→ **PAGE EXTRACT**:

>>>>

Mosquitoes could be responsible for causing yet another outbreak of disease throughout the world, according to a recent study. The Ross River virus, currently found in Australia and Papau New Guinea, might be the next big mosquito-borne global epidemic, researchers from the University of Adelaide and the Australian National University revealed.

The virus, also known as Ross River fever, has likely been circulating throughout the South Pacific since the 1980s and “could potentially become endemic well beyond its current known distribution,” according to the study, which was published Wednesday in the International Journal of Infectious Diseases.

“With the large number of Australians now traveling, it would not be unreasonable to expect one or more tourists to carry RRV overseas to seed a new epidemic,” said Phil Weinstein, a professorial research fellow at the University of Adelaide’s School of Biological Science and one of the study’s lead authors. “With the right conditions, this could take off globally in exactly the same way Zika did.”

The world has been on high alert for mosquito-borne viruses since the outbreak of Zika in 2015. Zika, caused by the bites of certain types of mosquitoes, caused babies to be born with microcephaly, a condition where the brain is extremely small. There is still no vaccine or medication to treat or prevent Zika.

<<<<

→ **ABOUT THIS EXERCISE**:
Could you write the next part of the passage about Ross River virus, continuing from its last sentence?

→ **LISTED ENTRIES**:

>>>>

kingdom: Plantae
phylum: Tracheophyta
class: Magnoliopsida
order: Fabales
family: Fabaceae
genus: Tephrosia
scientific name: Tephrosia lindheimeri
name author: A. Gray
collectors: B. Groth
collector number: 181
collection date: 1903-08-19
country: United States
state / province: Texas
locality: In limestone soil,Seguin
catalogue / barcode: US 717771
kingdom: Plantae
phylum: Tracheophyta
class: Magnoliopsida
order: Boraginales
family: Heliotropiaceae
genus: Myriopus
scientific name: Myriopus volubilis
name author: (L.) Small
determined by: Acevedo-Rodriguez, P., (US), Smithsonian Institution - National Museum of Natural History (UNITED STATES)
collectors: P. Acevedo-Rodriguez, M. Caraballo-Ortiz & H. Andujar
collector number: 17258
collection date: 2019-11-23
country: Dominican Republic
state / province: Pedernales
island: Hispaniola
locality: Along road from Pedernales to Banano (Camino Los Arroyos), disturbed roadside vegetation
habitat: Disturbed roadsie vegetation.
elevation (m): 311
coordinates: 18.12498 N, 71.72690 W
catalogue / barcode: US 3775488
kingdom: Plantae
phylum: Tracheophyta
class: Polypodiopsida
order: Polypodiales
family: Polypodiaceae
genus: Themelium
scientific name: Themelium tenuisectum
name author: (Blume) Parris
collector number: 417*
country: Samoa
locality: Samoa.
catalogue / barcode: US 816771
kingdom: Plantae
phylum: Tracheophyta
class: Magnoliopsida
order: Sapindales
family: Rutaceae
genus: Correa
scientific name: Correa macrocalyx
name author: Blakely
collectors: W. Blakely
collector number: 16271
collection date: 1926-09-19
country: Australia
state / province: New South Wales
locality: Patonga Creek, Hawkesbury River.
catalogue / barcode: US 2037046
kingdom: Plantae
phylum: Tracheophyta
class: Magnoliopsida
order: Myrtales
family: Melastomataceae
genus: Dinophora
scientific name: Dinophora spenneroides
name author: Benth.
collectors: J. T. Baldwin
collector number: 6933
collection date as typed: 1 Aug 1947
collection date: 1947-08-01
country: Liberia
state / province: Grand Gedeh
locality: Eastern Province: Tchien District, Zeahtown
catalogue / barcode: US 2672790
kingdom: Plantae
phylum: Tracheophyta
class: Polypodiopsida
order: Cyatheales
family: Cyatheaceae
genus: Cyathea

<<<<

→ **TASK OUTPUT**:
Ross River fever is harbored by animals like kangaroos and wallabies and spreads through mosquito bites to humans. In instances of large outbreaks, mosquitoes transmit the virus from person to person as well, according to South Australia’s National Health Services.

Most people don’t show visible symptoms once they contract the virus, though the severity of patients' symptoms increases with age. Fever, muscle aches, headache, severe joint pain and fatigue can occur. In the majority of cases, symptoms disappear within six weeks, though about 10 percent of people who contract the virus show continued depression and fatigue.

A major outbreak in the South Pacific in 1979 caused more than 500,000 cases of the virus, according to the study. There is no vaccination or medicine available to prevent Ross River virus, and the only way to avoid contraction is by preventing mosquito bites. The Centers for Disease Control and Prevention warned any Americans traveling to Australia or Papua New Guinea to protect against bites by using potent bug spray and mosquito nets.